• _WORK REQUIRED_
Could you rewrite the Merino weaners text starting with "Ewe weaners which achieve" and going on through "to weigh regularly.", with "wool production" changed to "fleece production"?

Managing Merino weaners - Elders Rural Services

Managing Merino weaners

The management of ewe weaners in a self-replacing flock is the most important assignment/job on the farm as it determines the quality of the next generation.

According to Rob Inglis, senior livestock production manager at Elders Wagga Wagga, who has been involved in the livestock and sheep industry for 30 years, managing Merino weaners effectively not only maximises feed efficiency, it also has a profound effect on the lifetime reproductive performance of the ewe.

Mr Inglis is also one of a team of Lifetime Ewe Management facilitators at Elders, and says “Having been involved in more than 30 Lifetime Groups from the central tablelands of NSW to pastoral South Australia, we (the team) have noticed a common theme – ewes which had a tough time as weaners are less fertile than their contemporaries. There are particular age groups which are less productive, and these age groups can usually be aligned to a period of sub-optimal nutrition during puberty.”

Ewe weaners which achieve above industry standard growth rates during puberty have been shown to raise more lambs over their reproductive lives. Conversely, ewe weaners which fail to achieve weight for age benchmarks have henceforth been very poor performers – both in terms of wool production and reproductive rate.

Weigh weaners regularly

The key to managing Merino ewe weaners says Mr Inglis, is to weigh regularly.

The first step in this process is to calculate the standard adult reference weight of the flock. Having made this calculation, pre-determined benchmark weaner weights can be calculated using industry standards. The graph below demonstrates this process. This graph plots the weight for age targets of weaners based on a 55kg adult standard reference weight.

Graph showing live weight for age targets for weaners.

In order to hit the aforementioned weight for age benchmarks, weaners must achieve daily growth rates ranging from 50 grams and 150 grams per day, depending on starting (weaning) weight.

Clearly ewe weaners must be managed and fed in mobs based on weight. In practical terms, this means drafting weaners at least three ways – heavy, medium and light.

The Elder Livestock Production team have the equipment and the knowledge to help producers achieve these targets. The skillful allocation of the appropriate resources to the right stock will ensure both short term profit – selling cull ewes at a higher rate – and more importantly the long-term viability of the breeding flock.

• _RECORDED DATA_
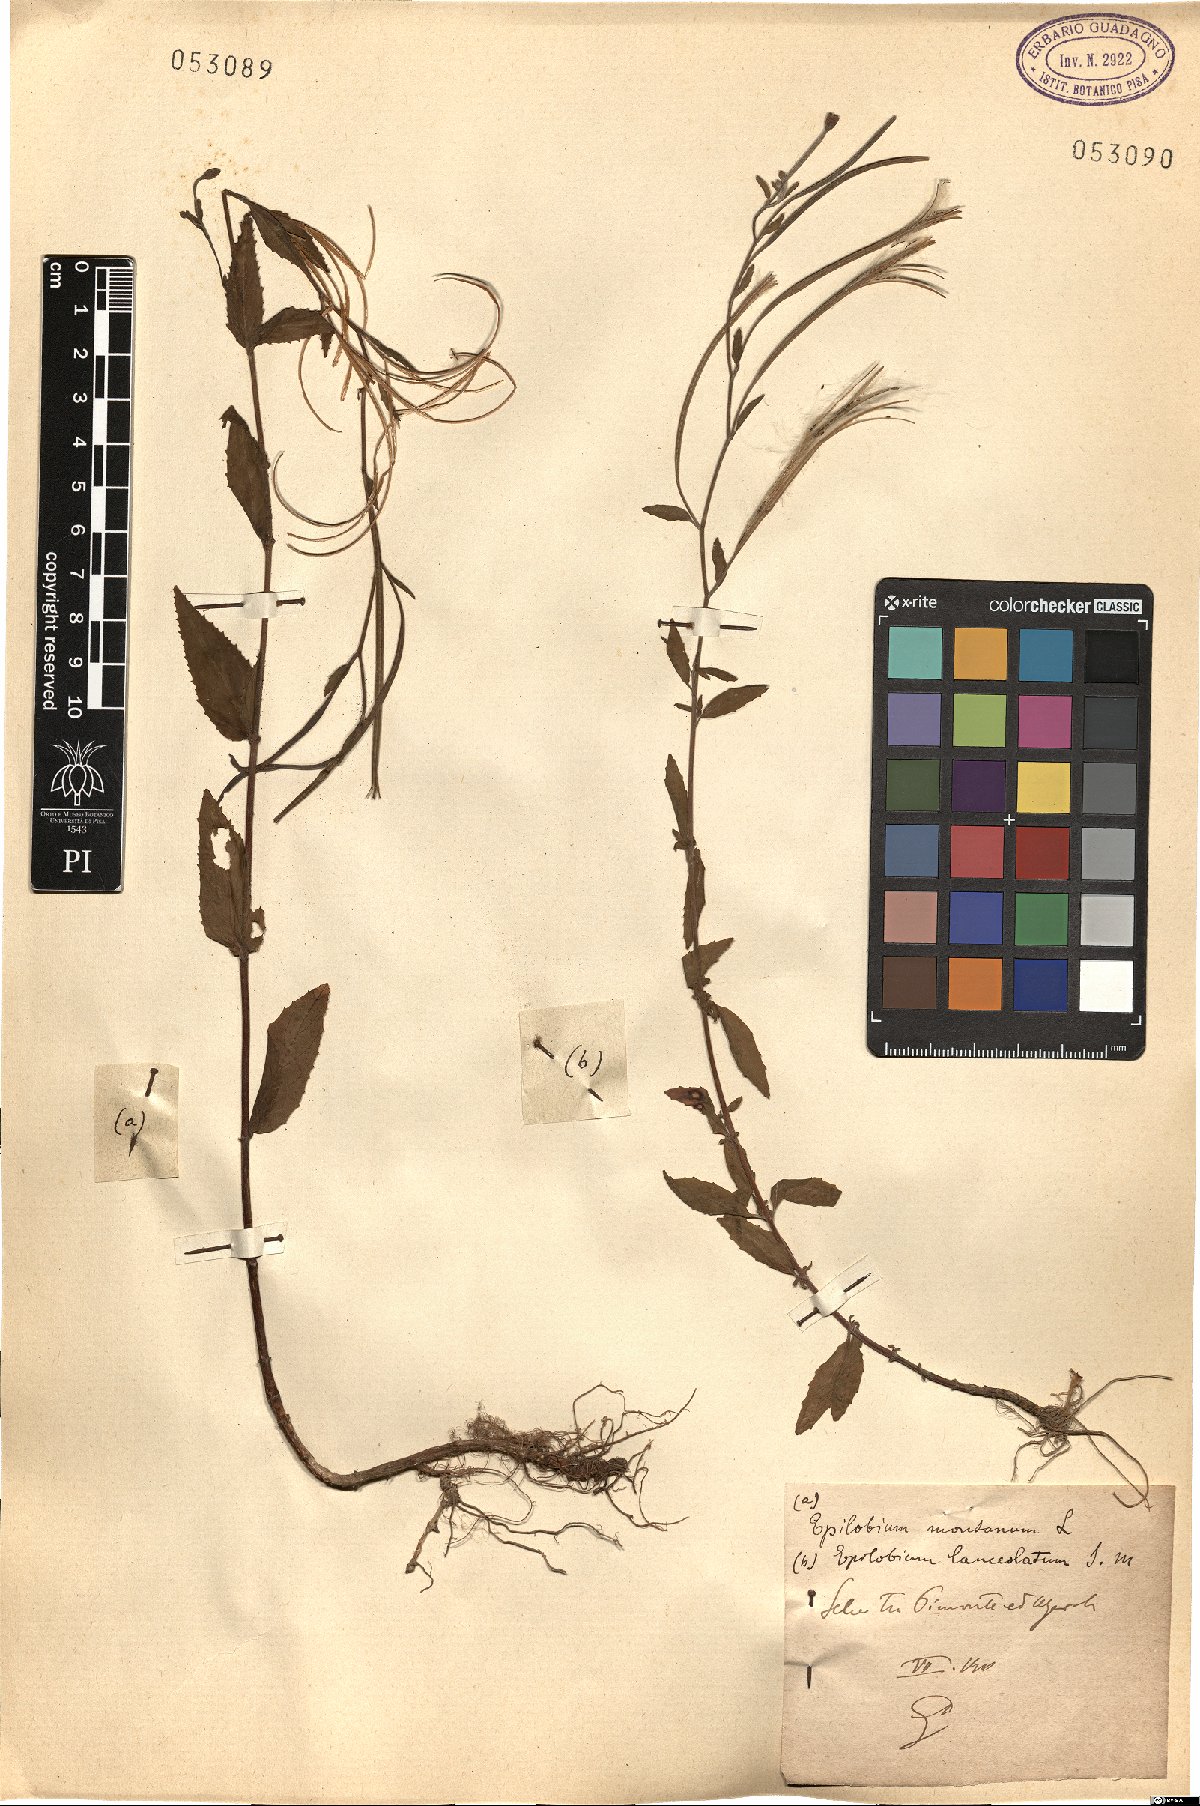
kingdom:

• _FINISHED EXERCISE_
Ewe weaners which achieve above industry standard growth rates during puberty have been shown to raise more lambs over their reproductive lives. Conversely, ewe weaners which fail to achieve weight for age benchmarks have henceforth been very poor performers – both in terms of fleece production and reproductive rate.

Weigh weaners regularly

The key to managing Merino ewe weaners says Mr Inglis, is to weigh regularly.